With the conclusion of the Allied Conference on 22-26 March, 1922, the Greeks had intimated its acceptance of the armistice , which would have led to an eventual evacuation of its army from Asia Minor and Smyrna reverting back to Turkish rule. On March 31, Gounaris and Theotokis met with Papoulas and Siotis in Athens. Gounaris told them that an Ionian state had no prospect of surviving without the assistance of Athens and rejected their diplomatic, economic and strategic pretensions. The Greek Government would withdraw its army , under the cover of a general peace settlement which included guarantees for minorities.
Returning to Smyrna, a letter was waiting for Papoulas indicating Amyna's negotiations with Venizelos. It roused Papoulas to action with promising reports of British support. Sir John Stavridis, the ex-Greek Consul in London 1903-20 and a personal friend of Lloyd George, with Harold Nicolson in attendance telephoned General Frantzis , a member of Amyna, who was
leaving London. Frantzis was to tell Papoulas and the Patriarchate that the British Government strongly disapproved of Amyna. Papoulas never welcomedVenizelos's support and finally realised that he had been duped by Amyna. The real intentions of the movement aimed against the Greek Government were, finally, exposed in Papoulas's own mind. His stance towards Amyna changed and with his subsequent resignation in May 1922 , the future of the movement looked doubtful. To compound Amyna's problems, Sterghiadis was given a free hand by the Greek Government to deal with them as he saw fit.
In the summer of 1922,Venizelos made an effort to moderate Sterghiadis's hostility towards Amyna. He dispatched 2 of his supporters G. Exindaris and D. Lambrakis to visit Sterghiadis. Nothing emerged from the 2 meetings. Exindaris reported that the heavy strain of administration had made Sterghiadis a very nervous person and that the confidence and respect of the liberals for him had been succeeded by animosity and mistrust. In the end, the Amyna movement collapsed.
On June 28, 1922 Sterghiadis and Hadjianestis, the new Commander-in-Chief of the Greek army in Asia Minor, came to Athens to confer with the Government regarding the situation in Anatolia. The morale was low in the Greek army and the Government faced serious economic and financial problems. It could not maintain its army indefinitely in Asia Minor. Lindley, the British Minister at Athens, informed Lord Balfour, the acting British Foreign Secretary, that the ground was being prepared to persuade the Greek public that Asia Minor is of secondary importance from the national point of view and that the future of Greece lies in Europe.Equally Greek press reports were highlighting the importance of Macedonia, Epirus and Thrace to national security. The Greek public was being primed for an eventual troop withdrawal from Asia Minor.

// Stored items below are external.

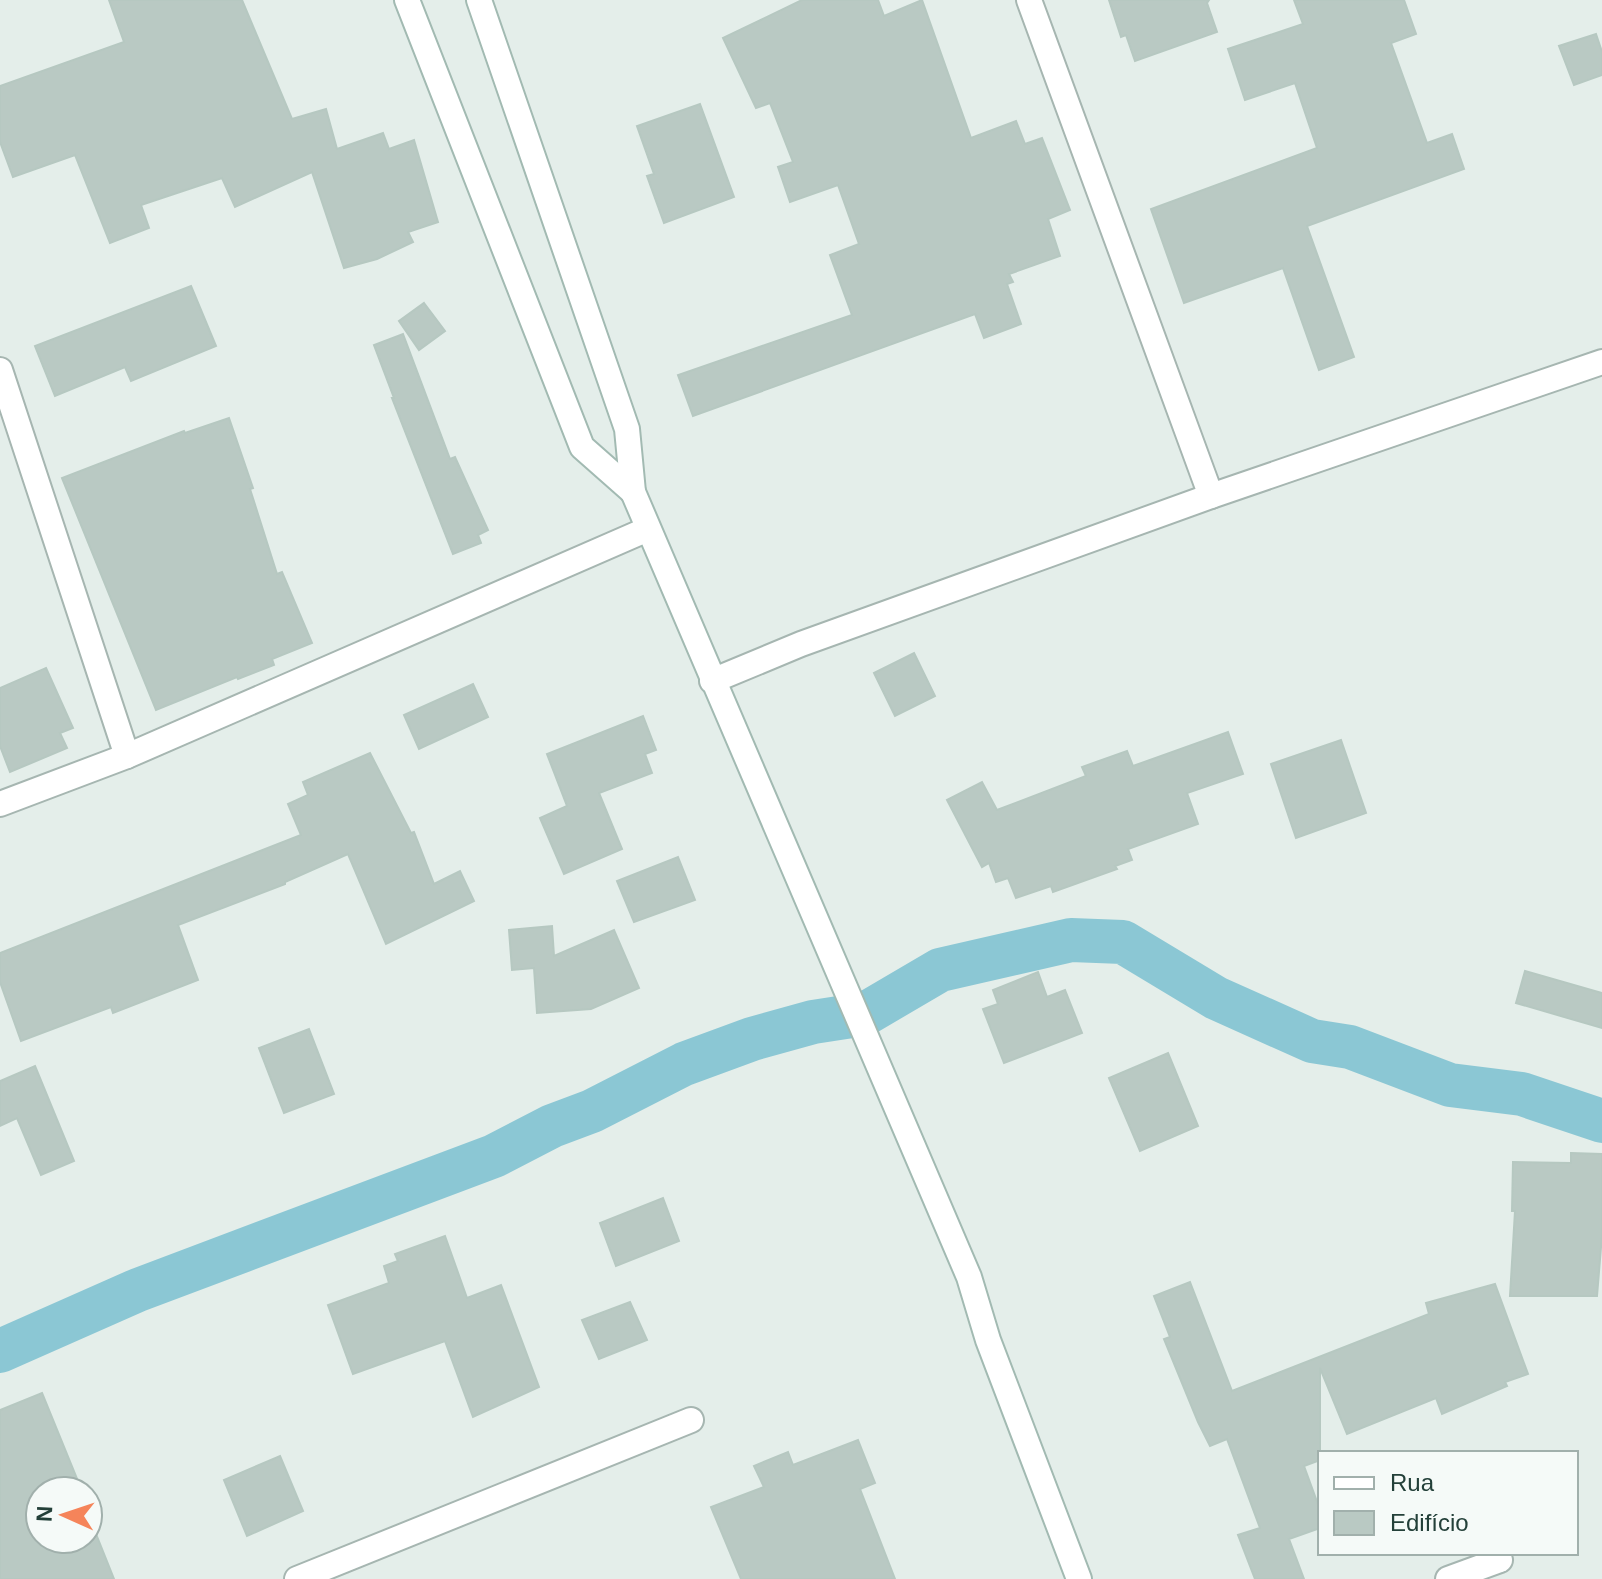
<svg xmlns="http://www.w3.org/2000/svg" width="1602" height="1579" viewBox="0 0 1602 1579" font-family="Arial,sans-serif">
  <rect width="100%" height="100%" fill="#e4eeea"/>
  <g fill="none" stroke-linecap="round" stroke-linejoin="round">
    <!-- canal -->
    <path stroke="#8bc7d4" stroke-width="44" d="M0 1351 138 1290 494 1156 552 1126 592 1111 684 1064 752 1039 813 1022 865 1014 940 970 1071 940 1123 942 1216 998 1312 1041 1350 1047 1450 1085 1522 1094 1602 1121"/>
  </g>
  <!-- building -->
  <g fill="#b9c9c3" stroke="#b6c8c1" stroke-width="2">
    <path d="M109 0H242L292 119 326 109 337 149 383 133 389 149 414 140 438 222 408 232 413 242 377 259 344 268 312 172 235 207 222 178 141 205 149 228 110 243 75 155 13 177 0 142V86L124 42Z"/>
    <path d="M802 0H878L884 16 922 0 971 138 1016 121 1025 144 1042 138 1070 210 1048 219 1060 256 1009 274 1013 282 1007 284 1021 324 984 338 975 314 693 416 678 375 852 315 830 255 859 244 838 185 790 202 778 167 793 162 770 103 756 108 723 38Z"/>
    <path d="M1109 0H1209L1207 3 1217 32 1135 61 1126 35 1121 37Z"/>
    <path d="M1294 0H1404L1416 34 1391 43 1427 143 1452 134 1464 169 1307 226 1354 357 1319 370 1283 268 1184 303 1151 209 1317 148 1295 83 1245 100 1228 49 1303 24Z"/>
    <path d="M1596 34 1602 52V75L1574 85 1559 46Z"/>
    <path d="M700 104 734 197 664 223 647 176 654 174 637 126Z"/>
    <path d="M191 286 216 346 131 381 125 367 55 396 35 346Z"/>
    <path d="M424 303 445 331 419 350 399 321Z"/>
    <path d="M403 334 450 459 455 457 488 530 478 535 481 543 453 554 392 398H394L374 345Z"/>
    <path d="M229 418 253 488 250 489 277 574 282 572 312 643 272 659 274 665 238 679 237 677 156 710 62 478 184 431 185 433Z"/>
    <path d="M914 653 935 696 895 716 874 673Z"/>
    <path d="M46 668 73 728 60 733 67 748 10 772 0 746V688Z"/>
    <path d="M473 684 488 717 419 749 404 715Z"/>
    <path d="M643 716 656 750 645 754 652 773 599 793 622 849 564 874 540 818 567 806 547 754Z"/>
    <path d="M1228 732 1243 774 1187 793 1198 824 1128 849 1132 860 1115 866 1117 869 1053 892 1051 886 1016 898 1008 878 996 882 989 863 982 867 947 800 982 782 997 810 1086 776 1082 767 1127 751 1133 766Z"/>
    <path d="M1341 740 1366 813 1296 838 1271 764Z"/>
    <path d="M370 753 411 833 414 832 434 884 460 871 474 901 386 944 348 854 285 882V884L178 925 198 980 113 1013 111 1007 21 1041 0 982V953L301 835 288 804 308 795 303 782Z"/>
    <path d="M678 857 695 900 634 922 617 881Z"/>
    <path d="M552 926 554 956 614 930 639 988 591 1009 537 1013 534 968 512 970 509 930Z"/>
    <path d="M1525 971 1602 993V1028L1516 1003Z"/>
    <path d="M1038 972 1047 997 1065 990 1082 1033 1004 1063 983 1009 998 1004 993 990Z"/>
    <path d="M309 1029 334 1094 284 1113 259 1048Z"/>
    <path d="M1168 1053 1198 1126 1140 1151 1109 1078Z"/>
    <path d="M35 1066 74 1161 41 1175 17 1118 0 1126V1081Z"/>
    <path d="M1571 1153 1602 1154V1235L1597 1296H1510L1515 1211H1512L1513 1162 1571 1163Z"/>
    <path d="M663 1198 679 1241 616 1266 600 1223Z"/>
    <path d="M445 1236 467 1298 501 1285 539 1387 473 1417 445 1341 353 1374 328 1305 389 1283 384 1266 398 1261 395 1254Z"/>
    <path d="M1190 1282 1232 1391 1429 1314 1426 1303 1495 1284 1528 1374 1505 1382 1507 1386 1442 1414 1436 1398 1347 1434 1320 1368V1460L1304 1466 1320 1510V1528L1289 1539 1304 1579H1255L1238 1535 1260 1528 1227 1439 1210 1446 1198 1422 1164 1339 1170 1337 1154 1296Z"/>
    <path d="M630 1302 647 1340 599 1359 582 1320Z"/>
    <path d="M42 1393 82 1491H40V1539H88V1514L114 1579H0V1410Z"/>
    <path d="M858 1440 875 1483 860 1489 895 1579H741L711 1507 764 1487 754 1466 788 1452 793 1465Z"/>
    <path d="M280 1456 303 1511 247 1536 224 1480Z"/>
  </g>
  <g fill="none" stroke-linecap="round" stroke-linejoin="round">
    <!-- street casing -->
    <g stroke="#a6b6b1" stroke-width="28">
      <g id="street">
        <path d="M1029 0 1211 496"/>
        <path d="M0 370 127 756"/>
        <path d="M712 681 801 644 1211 496 1602 362"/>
        <path d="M0 804 127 756 648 529"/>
        <path d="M297 1579 691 1420"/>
        <path d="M1448 1579 1500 1560"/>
      </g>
    </g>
    <!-- secondary casing -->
    <g stroke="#a2bab2" stroke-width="28">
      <g id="secondary">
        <path d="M407 0 582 447 633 492"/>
        <path d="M479 0 627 429 633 492 969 1277 988 1340 1079 1579"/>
      </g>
    </g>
    <!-- street -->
    <use href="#street" stroke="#fff" stroke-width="24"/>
    <!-- secondary -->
    <use href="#secondary" stroke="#fff" stroke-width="24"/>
  </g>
  <!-- legend -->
  <rect x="1318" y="1451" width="260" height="104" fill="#f5faf8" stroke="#a1b0ac" stroke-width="2"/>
  <rect x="1334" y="1477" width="40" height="12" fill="#ffffff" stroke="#a1b0ac" stroke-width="2"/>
  <text x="1390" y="1491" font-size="24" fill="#234039">Rua</text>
  <rect x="1334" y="1511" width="40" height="24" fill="#b9c9c3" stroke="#a1b0ac" stroke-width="2"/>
  <text x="1390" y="1531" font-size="24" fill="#234039">Edifício</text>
  <!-- north arrow -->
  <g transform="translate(64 1515) rotate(273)"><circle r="38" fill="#f5faf8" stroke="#a1b0ac" stroke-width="2"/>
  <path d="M0-6L14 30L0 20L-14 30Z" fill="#f5845a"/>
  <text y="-12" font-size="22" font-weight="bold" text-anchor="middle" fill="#234039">N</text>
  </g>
</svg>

Sterghiadis proclaimed, officially, the autonomy of Smyrna on July 30, 1922. The Turks and the Entente Powers: Great Britain, France and Italy condemned the Greek Government's action in declaring Smyrna into an autonomous territory. In fact, the Greek measure was declared to be illegal by the Ottoman Government. The Entente informed the Greek Government that a final settlement on Smyrna was matter to be decided by it and Turkey. On August 26, the Kemalists launched their final offensive on Greek positions, leading to the latter's evacuation of their army from Asia Minor in early September 1922. Mustapha Kemal's army entered the city of Smyrna on September 9, 1922 thus ending 3 millennia of Hellenic civilisation in Asia Minor.